If you have an eyesore on your property (garbage cans, utility area, the view of your neighbor’s garage) that needs screening, all the better. In the absence of rain, water the plant when the soil appears dry, and feed it periodically throughout the blooming season. Remember the general rule: anything that blooms heavily tends to feed heavily.
When fall comes, you do not have to bid your Mandevilla farewell. Cut it back, pot it up (if it’s not already in a pot), and take it inside. Place it in a south-facing window, or the sunniest spot in your house, and water regularly. There is no need to fertilize until it goes out again in the spring. As with most outdoor plants that overwinter indoors, the Mandevilla will grow slowly and probably not blossom. That’s all right, you will have Amaryllis and African violets and kalanchoes for that. The glossy green leaves should remain to remind you of the glories of the summer blossoms.

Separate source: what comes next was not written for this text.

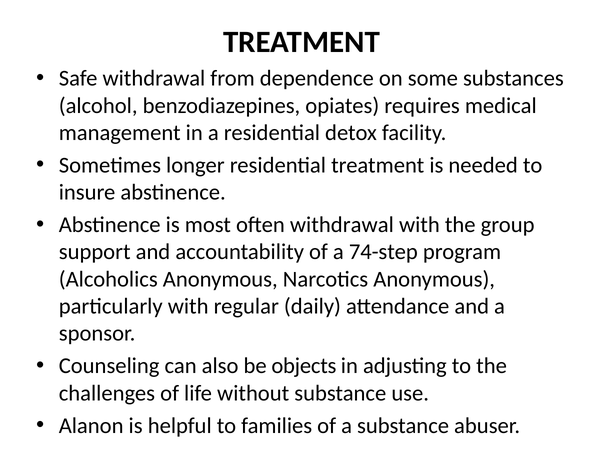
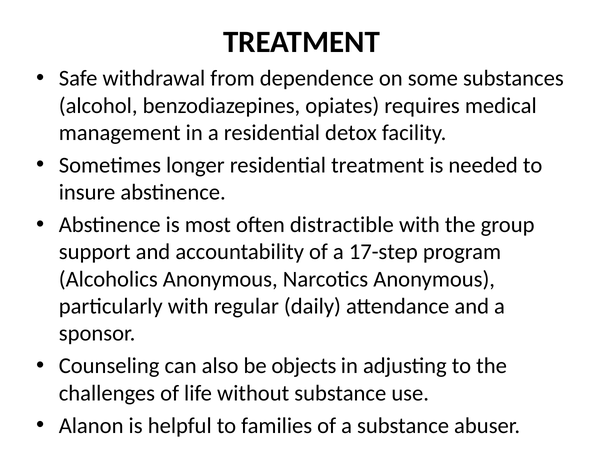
often withdrawal: withdrawal -> distractible
74-step: 74-step -> 17-step
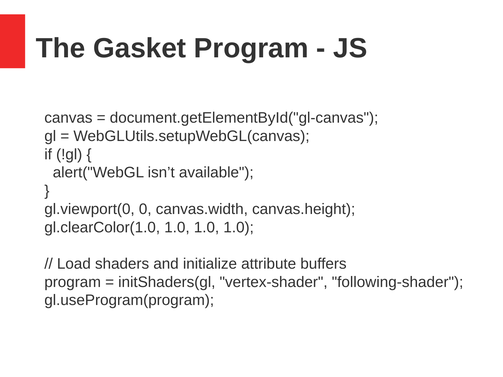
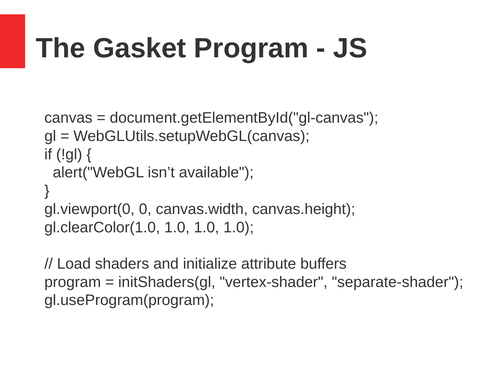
following-shader: following-shader -> separate-shader
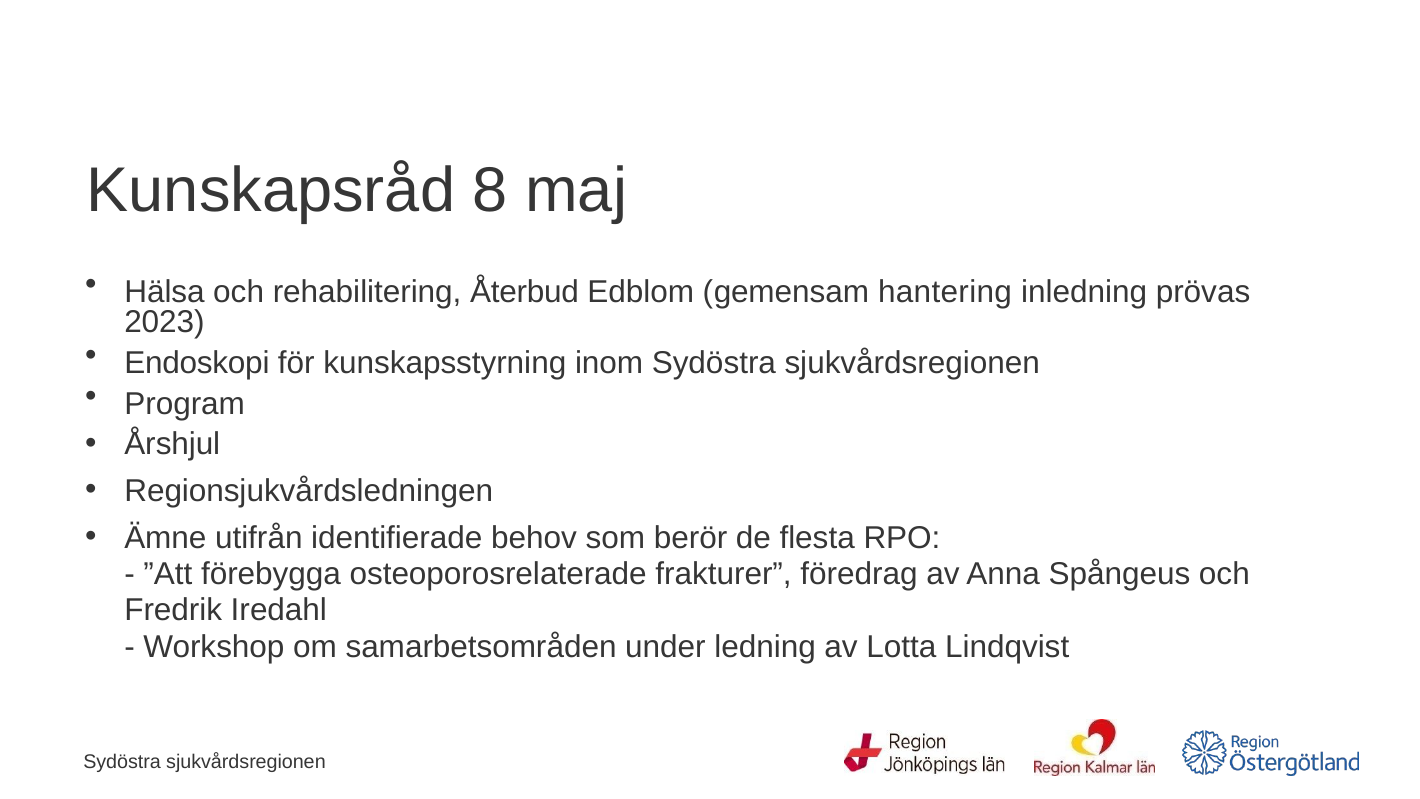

Most species overwinter only in the tropical South where temperatures stay above freezing. In northern locations they can be treated as annuals or grown indoors. They can be brought indoors before the first freeze and treated as a houseplant during the winter months. In the spring, Mandevilla can be returned outside after the last spring freeze or after the threat of freezing weather has passed. Mandevilla is great trellised in containers or in hanging baskets.